Iraq said Monday it had launched an investigation into possible human rights abuses against civilians fleeing the Islamic State-held city of Fallujah as an aid group said more than 4,000 more people had left the city over the weekend.

Iraqi government spokesman Saad al-Hadithi said some fighters suspected of violating human rights during the three-week-old operation to retake the city have been arrested over the past few days and are under investigation.

He did not provide details on whether the fighters are from the army or government-sanctioned paramilitary forces, which are mainly made up of Shiite militias.

Prime Minister Haider al-Abadi "issued arrest warrants against some suspects who took part in the operation a few days ago," al-Hadithi said. "The Prime Minister is closely following the investigation and we are still awaiting the results."

Local Sunni officials and human rights groups have accused Shiite militias of arresting, torturing and killing Sunnis who fled Fallujah and its outskirts.

The governor of Anbar province, where Fallujah is located, told a press conference on Sunday that 49 civilians were killed and 643 others have gone missing. Suhaib Al-Rawi described them as displaced persons from Fallujah who reached areas controlled by the paramilitary forces.

The spokesman for Iraq's paramilitary forces, Karim al-Nouri, confirmed the arrest of one fighter for alleged human rights violations, but did not provide further details. He said the accusations of abuse by paramilitary forces were "mere lies aimed at distracting attention from victories on the ground."

He said that all displaced people detained by paramilitary forces for security screening were handed over to authorities.

Last week, the U.N. human rights chief said there were "credible reports" that Iraqis fleeing Fallujah were facing physical abuse as they escaped the city held by Islamic State militants.

An estimated 50,000 civilians remain trapped inside Fallujah, located about 40 miles (65 kilometers) west of Baghdad. Their presence, along with roadside bombs, has slowed down the Iraqi forces' operation to recapture the city.

Fallujah has been under IS control for over two years and is the last major city in western Iraq still held by the extremist group. The militants have threatened anyone who attempts to flee with death and last week reportedly shot at a group of civilians attempting to flee across the Euphrates River.

The Norwegian Refugee Council said the 4,000 who fled since Saturday bring the total number of residents who escaped Fallujah since the offensive started in late May to 27,580.

Thousands more are expected to take the risky journey in the coming hours, NRC said, adding that some refugees reported IS militants were demanding 150,000 Iraqi Dinars, or around $130, from each person who wanted to leave.

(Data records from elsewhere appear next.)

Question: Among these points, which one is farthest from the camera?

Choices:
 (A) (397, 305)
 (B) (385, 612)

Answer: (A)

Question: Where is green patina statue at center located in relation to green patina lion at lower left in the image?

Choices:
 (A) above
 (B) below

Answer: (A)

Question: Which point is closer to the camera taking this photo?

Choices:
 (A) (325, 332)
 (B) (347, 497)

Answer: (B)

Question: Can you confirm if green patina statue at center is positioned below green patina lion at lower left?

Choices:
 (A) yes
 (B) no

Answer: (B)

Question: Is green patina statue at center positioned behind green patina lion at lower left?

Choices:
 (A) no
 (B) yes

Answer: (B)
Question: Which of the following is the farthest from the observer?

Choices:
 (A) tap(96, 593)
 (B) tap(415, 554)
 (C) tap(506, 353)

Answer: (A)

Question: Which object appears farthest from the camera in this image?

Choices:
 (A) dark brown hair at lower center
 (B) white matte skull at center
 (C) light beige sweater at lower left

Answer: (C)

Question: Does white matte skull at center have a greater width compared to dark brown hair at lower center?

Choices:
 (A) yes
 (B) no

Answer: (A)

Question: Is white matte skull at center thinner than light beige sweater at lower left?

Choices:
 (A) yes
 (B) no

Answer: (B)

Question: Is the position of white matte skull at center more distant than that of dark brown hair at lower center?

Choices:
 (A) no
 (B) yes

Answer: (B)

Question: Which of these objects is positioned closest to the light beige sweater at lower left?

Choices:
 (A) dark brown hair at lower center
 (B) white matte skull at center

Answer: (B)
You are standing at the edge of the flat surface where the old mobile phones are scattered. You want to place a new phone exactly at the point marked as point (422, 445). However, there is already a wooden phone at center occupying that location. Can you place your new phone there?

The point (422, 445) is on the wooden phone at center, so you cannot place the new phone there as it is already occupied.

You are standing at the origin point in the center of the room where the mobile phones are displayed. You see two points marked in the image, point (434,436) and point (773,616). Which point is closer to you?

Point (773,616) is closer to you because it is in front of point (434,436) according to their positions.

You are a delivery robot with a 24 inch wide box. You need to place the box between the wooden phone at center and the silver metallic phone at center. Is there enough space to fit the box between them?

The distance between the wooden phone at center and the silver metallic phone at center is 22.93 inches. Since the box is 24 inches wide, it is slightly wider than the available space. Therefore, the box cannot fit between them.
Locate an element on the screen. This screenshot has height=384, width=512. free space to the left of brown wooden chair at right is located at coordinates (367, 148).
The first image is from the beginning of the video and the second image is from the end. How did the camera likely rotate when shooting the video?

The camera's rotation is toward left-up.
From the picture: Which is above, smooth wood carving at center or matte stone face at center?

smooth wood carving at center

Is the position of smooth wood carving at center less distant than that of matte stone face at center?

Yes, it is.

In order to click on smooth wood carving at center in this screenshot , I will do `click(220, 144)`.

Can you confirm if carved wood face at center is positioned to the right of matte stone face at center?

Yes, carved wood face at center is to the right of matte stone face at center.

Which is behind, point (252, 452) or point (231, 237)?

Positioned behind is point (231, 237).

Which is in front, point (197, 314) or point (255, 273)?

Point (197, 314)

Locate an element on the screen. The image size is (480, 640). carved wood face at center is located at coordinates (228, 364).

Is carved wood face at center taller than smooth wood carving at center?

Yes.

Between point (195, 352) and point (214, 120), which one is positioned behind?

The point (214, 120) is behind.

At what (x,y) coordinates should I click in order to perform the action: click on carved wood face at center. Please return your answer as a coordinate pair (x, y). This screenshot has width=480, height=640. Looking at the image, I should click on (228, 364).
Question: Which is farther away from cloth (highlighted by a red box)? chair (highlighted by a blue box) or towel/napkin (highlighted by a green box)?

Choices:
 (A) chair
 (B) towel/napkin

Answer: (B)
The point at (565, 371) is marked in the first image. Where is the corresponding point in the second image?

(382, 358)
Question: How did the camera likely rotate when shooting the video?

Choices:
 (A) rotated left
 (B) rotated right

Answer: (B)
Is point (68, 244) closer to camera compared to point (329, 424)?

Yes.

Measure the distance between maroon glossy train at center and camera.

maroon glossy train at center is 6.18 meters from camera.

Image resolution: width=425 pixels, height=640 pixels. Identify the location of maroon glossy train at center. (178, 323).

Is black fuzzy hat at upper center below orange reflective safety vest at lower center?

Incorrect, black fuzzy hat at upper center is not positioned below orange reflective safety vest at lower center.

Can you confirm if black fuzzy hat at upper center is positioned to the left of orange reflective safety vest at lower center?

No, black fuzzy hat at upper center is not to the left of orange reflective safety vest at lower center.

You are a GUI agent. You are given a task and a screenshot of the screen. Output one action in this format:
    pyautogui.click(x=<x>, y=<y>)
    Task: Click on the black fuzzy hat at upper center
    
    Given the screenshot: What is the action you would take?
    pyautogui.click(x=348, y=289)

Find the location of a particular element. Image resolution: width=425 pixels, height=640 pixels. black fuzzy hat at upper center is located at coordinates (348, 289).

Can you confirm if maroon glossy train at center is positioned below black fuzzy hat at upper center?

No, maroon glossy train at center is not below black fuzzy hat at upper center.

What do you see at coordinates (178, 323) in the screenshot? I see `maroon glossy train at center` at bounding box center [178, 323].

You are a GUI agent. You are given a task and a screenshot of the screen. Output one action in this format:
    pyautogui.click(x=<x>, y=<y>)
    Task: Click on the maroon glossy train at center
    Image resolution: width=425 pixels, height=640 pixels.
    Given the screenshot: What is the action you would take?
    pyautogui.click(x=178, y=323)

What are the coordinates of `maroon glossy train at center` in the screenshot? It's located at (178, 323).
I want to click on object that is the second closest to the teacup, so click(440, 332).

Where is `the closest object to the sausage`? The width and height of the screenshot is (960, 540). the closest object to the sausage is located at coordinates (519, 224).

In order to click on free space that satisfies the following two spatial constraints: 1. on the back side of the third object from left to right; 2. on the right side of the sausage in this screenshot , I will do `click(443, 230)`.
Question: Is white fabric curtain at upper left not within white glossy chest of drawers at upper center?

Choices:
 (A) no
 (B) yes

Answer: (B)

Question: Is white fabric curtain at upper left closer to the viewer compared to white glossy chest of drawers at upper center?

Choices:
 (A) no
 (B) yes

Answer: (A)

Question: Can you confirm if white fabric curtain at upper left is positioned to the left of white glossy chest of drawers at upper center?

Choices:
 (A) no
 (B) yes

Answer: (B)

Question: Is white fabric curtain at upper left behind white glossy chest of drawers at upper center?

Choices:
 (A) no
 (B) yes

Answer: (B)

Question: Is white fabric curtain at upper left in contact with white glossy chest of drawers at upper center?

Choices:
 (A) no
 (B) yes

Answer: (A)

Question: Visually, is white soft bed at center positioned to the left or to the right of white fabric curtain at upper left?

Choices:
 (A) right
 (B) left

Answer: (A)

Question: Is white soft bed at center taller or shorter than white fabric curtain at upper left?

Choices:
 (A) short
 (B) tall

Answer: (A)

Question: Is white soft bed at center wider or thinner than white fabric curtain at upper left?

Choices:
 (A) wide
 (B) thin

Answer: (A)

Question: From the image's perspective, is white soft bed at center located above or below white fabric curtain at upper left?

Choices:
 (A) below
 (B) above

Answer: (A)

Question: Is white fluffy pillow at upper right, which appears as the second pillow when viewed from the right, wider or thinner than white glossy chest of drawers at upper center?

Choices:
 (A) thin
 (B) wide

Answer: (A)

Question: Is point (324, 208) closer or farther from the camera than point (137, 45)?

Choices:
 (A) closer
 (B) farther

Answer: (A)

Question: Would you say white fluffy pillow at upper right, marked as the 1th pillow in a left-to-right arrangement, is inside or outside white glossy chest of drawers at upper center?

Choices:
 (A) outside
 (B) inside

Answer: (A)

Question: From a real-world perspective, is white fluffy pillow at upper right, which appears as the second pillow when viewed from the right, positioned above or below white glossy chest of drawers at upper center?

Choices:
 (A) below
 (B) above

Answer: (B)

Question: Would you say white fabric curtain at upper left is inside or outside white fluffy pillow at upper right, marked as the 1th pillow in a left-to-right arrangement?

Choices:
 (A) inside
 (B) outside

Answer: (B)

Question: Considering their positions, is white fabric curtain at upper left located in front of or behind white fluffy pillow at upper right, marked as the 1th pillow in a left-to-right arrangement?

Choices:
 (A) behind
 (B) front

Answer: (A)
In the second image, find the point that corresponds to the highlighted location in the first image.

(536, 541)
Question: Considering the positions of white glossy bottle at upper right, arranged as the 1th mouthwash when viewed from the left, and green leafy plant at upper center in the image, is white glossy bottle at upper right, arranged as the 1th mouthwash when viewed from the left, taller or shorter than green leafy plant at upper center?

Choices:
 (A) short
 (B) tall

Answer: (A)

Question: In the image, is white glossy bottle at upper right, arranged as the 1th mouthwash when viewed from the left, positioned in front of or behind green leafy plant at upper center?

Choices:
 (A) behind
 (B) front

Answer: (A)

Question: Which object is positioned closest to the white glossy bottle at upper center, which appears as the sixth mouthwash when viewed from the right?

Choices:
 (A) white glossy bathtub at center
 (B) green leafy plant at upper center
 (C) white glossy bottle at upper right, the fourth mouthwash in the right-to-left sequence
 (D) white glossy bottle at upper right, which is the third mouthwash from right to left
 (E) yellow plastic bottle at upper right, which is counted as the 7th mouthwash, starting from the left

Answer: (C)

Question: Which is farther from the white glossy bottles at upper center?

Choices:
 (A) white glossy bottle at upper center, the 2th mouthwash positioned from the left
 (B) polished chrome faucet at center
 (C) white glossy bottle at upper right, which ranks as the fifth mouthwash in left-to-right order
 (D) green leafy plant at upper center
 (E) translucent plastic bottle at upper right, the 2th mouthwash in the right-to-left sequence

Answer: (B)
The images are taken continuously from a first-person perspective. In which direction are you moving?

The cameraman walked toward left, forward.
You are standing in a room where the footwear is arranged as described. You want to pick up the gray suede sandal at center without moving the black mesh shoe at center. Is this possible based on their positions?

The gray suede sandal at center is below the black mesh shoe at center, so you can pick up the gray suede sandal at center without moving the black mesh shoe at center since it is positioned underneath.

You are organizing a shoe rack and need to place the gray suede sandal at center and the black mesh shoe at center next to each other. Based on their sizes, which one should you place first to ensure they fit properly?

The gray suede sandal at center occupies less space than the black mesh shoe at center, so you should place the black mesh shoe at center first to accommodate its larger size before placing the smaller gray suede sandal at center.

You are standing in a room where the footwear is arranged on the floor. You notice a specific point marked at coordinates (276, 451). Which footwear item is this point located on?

The aid group warned that humanitarian resources are running low and called for at least $10 million to fund a six-month supply of water, food and basic necessities.

"Thousands of others remain trapped inside and the most vulnerable will need urgent assistance," said Nasr Muflahi, the NCR country director in Iraq.

On Sunday, the Iraqi command announced that key areas to the west of Fallujah had been taken and that Iraqi forces pushed deeper into the city from its southern edges.

U.S.-trained Iraqi counterterrorism forces, wary of coming street battles in the city, are already facing fierce resistance on the outskirts from well-entrenched militants.